● **Work required**
Of the lines listed below, return exactly those that run from the line containing "thumb tip: (254, 214)" through the line containing "ring pip: (656, 1256)", both included.

Named joint coordinates:

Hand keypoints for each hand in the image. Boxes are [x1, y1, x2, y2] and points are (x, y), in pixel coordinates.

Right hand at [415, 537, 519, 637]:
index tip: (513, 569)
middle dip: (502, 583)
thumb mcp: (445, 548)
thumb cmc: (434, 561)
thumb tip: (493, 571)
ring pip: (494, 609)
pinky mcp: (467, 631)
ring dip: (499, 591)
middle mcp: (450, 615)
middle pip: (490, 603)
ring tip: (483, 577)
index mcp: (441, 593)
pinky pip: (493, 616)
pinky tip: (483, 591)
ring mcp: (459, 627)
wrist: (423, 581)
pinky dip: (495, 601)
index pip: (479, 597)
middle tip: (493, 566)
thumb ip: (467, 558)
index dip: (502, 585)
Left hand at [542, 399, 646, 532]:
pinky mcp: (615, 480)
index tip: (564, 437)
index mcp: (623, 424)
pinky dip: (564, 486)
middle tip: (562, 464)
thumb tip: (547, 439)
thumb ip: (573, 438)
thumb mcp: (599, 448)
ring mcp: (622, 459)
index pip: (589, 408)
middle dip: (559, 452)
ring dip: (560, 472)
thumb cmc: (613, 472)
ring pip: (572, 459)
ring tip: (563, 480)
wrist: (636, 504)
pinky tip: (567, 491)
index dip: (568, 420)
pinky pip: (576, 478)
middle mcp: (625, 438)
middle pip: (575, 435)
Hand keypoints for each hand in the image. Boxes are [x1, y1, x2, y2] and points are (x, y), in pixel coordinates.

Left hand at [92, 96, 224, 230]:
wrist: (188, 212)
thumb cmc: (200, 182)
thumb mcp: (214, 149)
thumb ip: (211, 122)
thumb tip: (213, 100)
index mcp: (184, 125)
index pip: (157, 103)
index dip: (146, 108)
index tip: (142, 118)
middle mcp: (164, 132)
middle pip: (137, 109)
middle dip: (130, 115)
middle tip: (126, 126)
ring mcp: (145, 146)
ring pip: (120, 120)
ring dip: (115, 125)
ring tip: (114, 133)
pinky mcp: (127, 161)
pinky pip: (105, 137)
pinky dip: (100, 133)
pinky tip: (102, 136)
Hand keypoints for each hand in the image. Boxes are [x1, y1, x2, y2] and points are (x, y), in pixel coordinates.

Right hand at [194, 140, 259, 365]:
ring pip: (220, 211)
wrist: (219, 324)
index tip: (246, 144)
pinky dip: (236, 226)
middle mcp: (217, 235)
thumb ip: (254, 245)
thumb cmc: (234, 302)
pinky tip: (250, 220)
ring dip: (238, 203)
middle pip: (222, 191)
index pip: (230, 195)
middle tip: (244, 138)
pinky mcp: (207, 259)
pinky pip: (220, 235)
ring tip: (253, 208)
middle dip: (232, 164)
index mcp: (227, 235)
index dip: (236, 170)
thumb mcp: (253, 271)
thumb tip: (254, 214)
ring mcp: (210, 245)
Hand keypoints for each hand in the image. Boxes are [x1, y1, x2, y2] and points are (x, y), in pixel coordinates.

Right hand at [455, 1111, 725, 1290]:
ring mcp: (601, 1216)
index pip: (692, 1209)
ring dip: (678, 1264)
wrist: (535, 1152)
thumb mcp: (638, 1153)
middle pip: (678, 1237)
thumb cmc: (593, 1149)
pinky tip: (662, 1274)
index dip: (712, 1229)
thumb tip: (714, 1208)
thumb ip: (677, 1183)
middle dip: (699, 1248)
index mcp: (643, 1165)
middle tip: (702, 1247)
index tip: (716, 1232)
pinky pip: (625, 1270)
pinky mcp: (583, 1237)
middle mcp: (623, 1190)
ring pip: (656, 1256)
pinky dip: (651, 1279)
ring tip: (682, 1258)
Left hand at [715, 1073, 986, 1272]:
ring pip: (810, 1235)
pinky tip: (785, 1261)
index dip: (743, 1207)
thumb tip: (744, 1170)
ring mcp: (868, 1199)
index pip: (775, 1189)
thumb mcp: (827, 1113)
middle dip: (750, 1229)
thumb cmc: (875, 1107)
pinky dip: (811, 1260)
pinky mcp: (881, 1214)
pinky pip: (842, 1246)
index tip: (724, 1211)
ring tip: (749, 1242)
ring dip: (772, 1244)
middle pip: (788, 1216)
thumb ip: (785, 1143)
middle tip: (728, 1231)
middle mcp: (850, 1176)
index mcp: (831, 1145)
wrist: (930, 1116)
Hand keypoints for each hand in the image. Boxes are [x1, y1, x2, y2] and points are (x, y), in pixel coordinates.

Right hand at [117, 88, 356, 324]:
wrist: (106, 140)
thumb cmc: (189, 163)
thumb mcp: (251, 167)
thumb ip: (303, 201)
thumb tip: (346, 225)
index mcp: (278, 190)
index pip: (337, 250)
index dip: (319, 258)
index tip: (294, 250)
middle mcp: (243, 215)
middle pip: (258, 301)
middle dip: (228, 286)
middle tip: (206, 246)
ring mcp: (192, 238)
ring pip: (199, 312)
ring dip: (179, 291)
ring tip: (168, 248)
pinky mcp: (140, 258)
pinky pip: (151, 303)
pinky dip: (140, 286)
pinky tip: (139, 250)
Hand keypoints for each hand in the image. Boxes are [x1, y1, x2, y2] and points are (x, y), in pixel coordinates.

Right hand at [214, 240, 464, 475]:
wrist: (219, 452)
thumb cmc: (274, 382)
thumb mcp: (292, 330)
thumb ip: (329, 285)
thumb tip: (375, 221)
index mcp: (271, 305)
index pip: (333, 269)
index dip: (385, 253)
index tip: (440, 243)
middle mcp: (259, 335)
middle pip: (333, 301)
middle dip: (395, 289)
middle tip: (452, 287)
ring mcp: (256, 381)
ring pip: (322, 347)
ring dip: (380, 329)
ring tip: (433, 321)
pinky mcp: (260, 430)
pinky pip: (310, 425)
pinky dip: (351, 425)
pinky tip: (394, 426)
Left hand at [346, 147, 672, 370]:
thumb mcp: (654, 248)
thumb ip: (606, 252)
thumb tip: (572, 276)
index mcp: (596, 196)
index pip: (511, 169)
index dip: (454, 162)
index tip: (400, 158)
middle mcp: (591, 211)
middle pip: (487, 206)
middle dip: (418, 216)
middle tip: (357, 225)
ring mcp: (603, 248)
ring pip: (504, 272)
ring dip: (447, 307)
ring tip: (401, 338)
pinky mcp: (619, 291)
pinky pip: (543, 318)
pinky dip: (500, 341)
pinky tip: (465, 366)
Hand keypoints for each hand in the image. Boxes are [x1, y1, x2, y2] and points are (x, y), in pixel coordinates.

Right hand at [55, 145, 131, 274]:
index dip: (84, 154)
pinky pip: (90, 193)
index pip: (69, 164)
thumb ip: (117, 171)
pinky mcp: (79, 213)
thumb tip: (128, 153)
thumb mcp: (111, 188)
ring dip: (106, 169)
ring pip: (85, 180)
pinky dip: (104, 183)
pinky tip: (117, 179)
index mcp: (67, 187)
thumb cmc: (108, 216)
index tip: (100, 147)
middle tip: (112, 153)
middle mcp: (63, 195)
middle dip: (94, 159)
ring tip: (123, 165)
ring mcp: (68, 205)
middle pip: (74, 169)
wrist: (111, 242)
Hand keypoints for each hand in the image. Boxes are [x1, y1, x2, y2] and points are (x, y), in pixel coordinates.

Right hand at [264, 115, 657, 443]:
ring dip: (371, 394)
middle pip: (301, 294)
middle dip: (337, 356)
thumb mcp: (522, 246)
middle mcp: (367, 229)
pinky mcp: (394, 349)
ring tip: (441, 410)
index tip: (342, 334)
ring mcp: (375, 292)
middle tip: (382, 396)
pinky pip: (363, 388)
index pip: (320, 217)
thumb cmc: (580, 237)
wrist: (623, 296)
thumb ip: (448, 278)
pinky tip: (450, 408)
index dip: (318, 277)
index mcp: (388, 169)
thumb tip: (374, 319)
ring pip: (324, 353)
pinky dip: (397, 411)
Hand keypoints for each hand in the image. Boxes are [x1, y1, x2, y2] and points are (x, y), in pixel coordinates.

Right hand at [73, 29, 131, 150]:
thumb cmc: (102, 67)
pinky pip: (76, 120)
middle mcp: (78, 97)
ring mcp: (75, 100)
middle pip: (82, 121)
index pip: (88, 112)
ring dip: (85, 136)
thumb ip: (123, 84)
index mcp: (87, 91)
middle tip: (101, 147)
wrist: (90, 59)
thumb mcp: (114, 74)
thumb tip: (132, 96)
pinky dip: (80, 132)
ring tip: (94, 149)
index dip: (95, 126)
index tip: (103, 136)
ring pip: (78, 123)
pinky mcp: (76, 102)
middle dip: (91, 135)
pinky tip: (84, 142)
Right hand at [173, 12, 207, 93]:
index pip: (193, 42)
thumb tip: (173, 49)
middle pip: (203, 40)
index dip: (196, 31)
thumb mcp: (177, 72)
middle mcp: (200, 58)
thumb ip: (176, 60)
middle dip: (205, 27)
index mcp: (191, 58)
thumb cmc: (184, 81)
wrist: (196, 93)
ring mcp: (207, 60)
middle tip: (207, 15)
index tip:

● **Written solution**
thumb tip: (254, 214)
ring mcp: (210, 245)
Hand keypoints for each hand in the image. Boxes are [x1, y1, x2, y2] and points are (x, y), in pixel coordinates.

Right hand at [455, 1111, 725, 1290]:
ring mcp: (601, 1216)
index pip: (692, 1209)
ring dip: (678, 1264)
wrist: (535, 1152)
thumb mcp: (638, 1153)
middle pip: (678, 1237)
thumb cmc: (593, 1149)
pinky tip: (662, 1274)
index dip: (712, 1229)
thumb tip: (714, 1208)
thumb ip: (677, 1183)
middle dip: (699, 1248)
index mcp: (643, 1165)
middle tip: (702, 1247)
index tip: (716, 1232)
pinky pip: (625, 1270)
pinky mcp: (583, 1237)
middle mcp: (623, 1190)
ring pip: (656, 1256)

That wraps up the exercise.